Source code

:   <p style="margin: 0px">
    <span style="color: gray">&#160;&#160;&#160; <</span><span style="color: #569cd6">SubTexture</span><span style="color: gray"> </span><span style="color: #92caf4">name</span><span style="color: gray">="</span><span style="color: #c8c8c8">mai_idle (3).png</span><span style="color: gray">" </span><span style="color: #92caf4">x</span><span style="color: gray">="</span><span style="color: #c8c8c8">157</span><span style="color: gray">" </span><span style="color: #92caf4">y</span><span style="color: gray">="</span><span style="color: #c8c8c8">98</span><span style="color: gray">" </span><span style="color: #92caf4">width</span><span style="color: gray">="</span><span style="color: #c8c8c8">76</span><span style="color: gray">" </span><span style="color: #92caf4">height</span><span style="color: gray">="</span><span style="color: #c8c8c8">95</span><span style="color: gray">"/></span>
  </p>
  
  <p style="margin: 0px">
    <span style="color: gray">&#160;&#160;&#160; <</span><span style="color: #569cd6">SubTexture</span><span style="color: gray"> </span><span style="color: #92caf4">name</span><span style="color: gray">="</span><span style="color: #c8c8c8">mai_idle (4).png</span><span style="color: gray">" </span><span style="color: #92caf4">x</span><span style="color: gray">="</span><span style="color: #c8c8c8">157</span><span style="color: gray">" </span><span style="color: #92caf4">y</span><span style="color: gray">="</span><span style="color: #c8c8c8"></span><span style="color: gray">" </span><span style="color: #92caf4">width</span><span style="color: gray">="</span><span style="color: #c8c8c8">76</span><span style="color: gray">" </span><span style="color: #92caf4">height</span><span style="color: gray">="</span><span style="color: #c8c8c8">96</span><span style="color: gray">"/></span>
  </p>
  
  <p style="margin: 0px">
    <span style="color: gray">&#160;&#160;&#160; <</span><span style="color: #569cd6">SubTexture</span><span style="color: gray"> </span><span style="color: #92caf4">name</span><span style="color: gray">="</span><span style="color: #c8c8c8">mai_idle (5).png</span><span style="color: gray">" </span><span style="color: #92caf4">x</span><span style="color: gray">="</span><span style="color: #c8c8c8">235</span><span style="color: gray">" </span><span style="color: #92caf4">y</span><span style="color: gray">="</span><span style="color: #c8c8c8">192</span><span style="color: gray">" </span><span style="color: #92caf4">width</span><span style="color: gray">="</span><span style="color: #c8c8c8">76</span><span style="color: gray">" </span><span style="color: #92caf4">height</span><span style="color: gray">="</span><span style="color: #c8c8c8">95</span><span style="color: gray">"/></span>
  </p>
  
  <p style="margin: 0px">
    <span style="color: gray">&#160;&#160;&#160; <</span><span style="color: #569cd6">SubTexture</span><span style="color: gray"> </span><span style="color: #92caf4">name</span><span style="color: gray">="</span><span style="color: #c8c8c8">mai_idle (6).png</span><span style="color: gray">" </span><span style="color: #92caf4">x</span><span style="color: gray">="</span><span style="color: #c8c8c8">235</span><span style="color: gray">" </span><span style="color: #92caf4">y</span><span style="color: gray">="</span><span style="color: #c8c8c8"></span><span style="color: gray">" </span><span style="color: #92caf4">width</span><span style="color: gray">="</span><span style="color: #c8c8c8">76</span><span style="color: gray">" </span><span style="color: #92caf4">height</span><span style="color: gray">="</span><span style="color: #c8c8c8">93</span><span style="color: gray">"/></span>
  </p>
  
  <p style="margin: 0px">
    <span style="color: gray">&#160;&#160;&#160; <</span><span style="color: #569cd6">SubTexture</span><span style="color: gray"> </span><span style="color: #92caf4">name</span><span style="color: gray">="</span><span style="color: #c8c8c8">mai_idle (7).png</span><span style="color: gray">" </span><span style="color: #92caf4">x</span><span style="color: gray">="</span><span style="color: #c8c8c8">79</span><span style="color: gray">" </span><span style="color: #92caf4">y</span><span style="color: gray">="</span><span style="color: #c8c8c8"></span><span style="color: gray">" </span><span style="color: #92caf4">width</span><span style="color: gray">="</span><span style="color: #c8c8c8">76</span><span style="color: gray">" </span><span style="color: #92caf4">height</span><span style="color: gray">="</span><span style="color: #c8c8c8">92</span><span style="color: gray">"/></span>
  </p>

------

DIRECTIONS
Reproduce the full listing above, character for character.

RESPONSE TO THE EXERCISE
Source code

:   <p style="margin: 0px">
    <span style="color: gray">&#160;&#160;&#160; <</span><span style="color: #569cd6">SubTexture</span><span style="color: gray"> </span><span style="color: #92caf4">name</span><span style="color: gray">="</span><span style="color: #c8c8c8">mai_idle (3).png</span><span style="color: gray">" </span><span style="color: #92caf4">x</span><span style="color: gray">="</span><span style="color: #c8c8c8">157</span><span style="color: gray">" </span><span style="color: #92caf4">y</span><span style="color: gray">="</span><span style="color: #c8c8c8">98</span><span style="color: gray">" </span><span style="color: #92caf4">width</span><span style="color: gray">="</span><span style="color: #c8c8c8">76</span><span style="color: gray">" </span><span style="color: #92caf4">height</span><span style="color: gray">="</span><span style="color: #c8c8c8">95</span><span style="color: gray">"/></span>
  </p>
  
  <p style="margin: 0px">
    <span style="color: gray">&#160;&#160;&#160; <</span><span style="color: #569cd6">SubTexture</span><span style="color: gray"> </span><span style="color: #92caf4">name</span><span style="color: gray">="</span><span style="color: #c8c8c8">mai_idle (4).png</span><span style="color: gray">" </span><span style="color: #92caf4">x</span><span style="color: gray">="</span><span style="color: #c8c8c8">157</span><span style="color: gray">" </span><span style="color: #92caf4">y</span><span style="color: gray">="</span><span style="color: #c8c8c8"></span><span style="color: gray">" </span><span style="color: #92caf4">width</span><span style="color: gray">="</span><span style="color: #c8c8c8">76</span><span style="color: gray">" </span><span style="color: #92caf4">height</span><span style="color: gray">="</span><span style="color: #c8c8c8">96</span><span style="color: gray">"/></span>
  </p>
  
  <p style="margin: 0px">
    <span style="color: gray">&#160;&#160;&#160; <</span><span style="color: #569cd6">SubTexture</span><span style="color: gray"> </span><span style="color: #92caf4">name</span><span style="color: gray">="</span><span style="color: #c8c8c8">mai_idle (5).png</span><span style="color: gray">" </span><span style="color: #92caf4">x</span><span style="color: gray">="</span><span style="color: #c8c8c8">235</span><span style="color: gray">" </span><span style="color: #92caf4">y</span><span style="color: gray">="</span><span style="color: #c8c8c8">192</span><span style="color: gray">" </span><span style="color: #92caf4">width</span><span style="color: gray">="</span><span style="color: #c8c8c8">76</span><span style="color: gray">" </span><span style="color: #92caf4">height</span><span style="color: gray">="</span><span style="color: #c8c8c8">95</span><span style="color: gray">"/></span>
  </p>
  
  <p style="margin: 0px">
    <span style="color: gray">&#160;&#160;&#160; <</span><span style="color: #569cd6">SubTexture</span><span style="color: gray"> </span><span style="color: #92caf4">name</span><span style="color: gray">="</span><span style="color: #c8c8c8">mai_idle (6).png</span><span style="color: gray">" </span><span style="color: #92caf4">x</span><span style="color: gray">="</span><span style="color: #c8c8c8">235</span><span style="color: gray">" </span><span style="color: #92caf4">y</span><span style="color: gray">="</span><span style="color: #c8c8c8"></span><span style="color: gray">" </span><span style="color: #92caf4">width</span><span style="color: gray">="</span><span style="color: #c8c8c8">76</span><span style="color: gray">" </span><span style="color: #92caf4">height</span><span style="color: gray">="</span><span style="color: #c8c8c8">93</span><span style="color: gray">"/></span>
  </p>
  
  <p style="margin: 0px">
    <span style="color: gray">&#160;&#160;&#160; <</span><span style="color: #569cd6">SubTexture</span><span style="color: gray"> </span><span style="color: #92caf4">name</span><span style="color: gray">="</span><span style="color: #c8c8c8">mai_idle (7).png</span><span style="color: gray">" </span><span style="color: #92caf4">x</span><span style="color: gray">="</span><span style="color: #c8c8c8">79</span><span style="color: gray">" </span><span style="color: #92caf4">y</span><span style="color: gray">="</span><span style="color: #c8c8c8"></span><span style="color: gray">" </span><span style="color: #92caf4">width</span><span style="color: gray">="</span><span style="color: #c8c8c8">76</span><span style="color: gray">" </span><span style="color: #92caf4">height</span><span style="color: gray">="</span><span style="color: #c8c8c8">92</span><span style="color: gray">"/></span>
  </p>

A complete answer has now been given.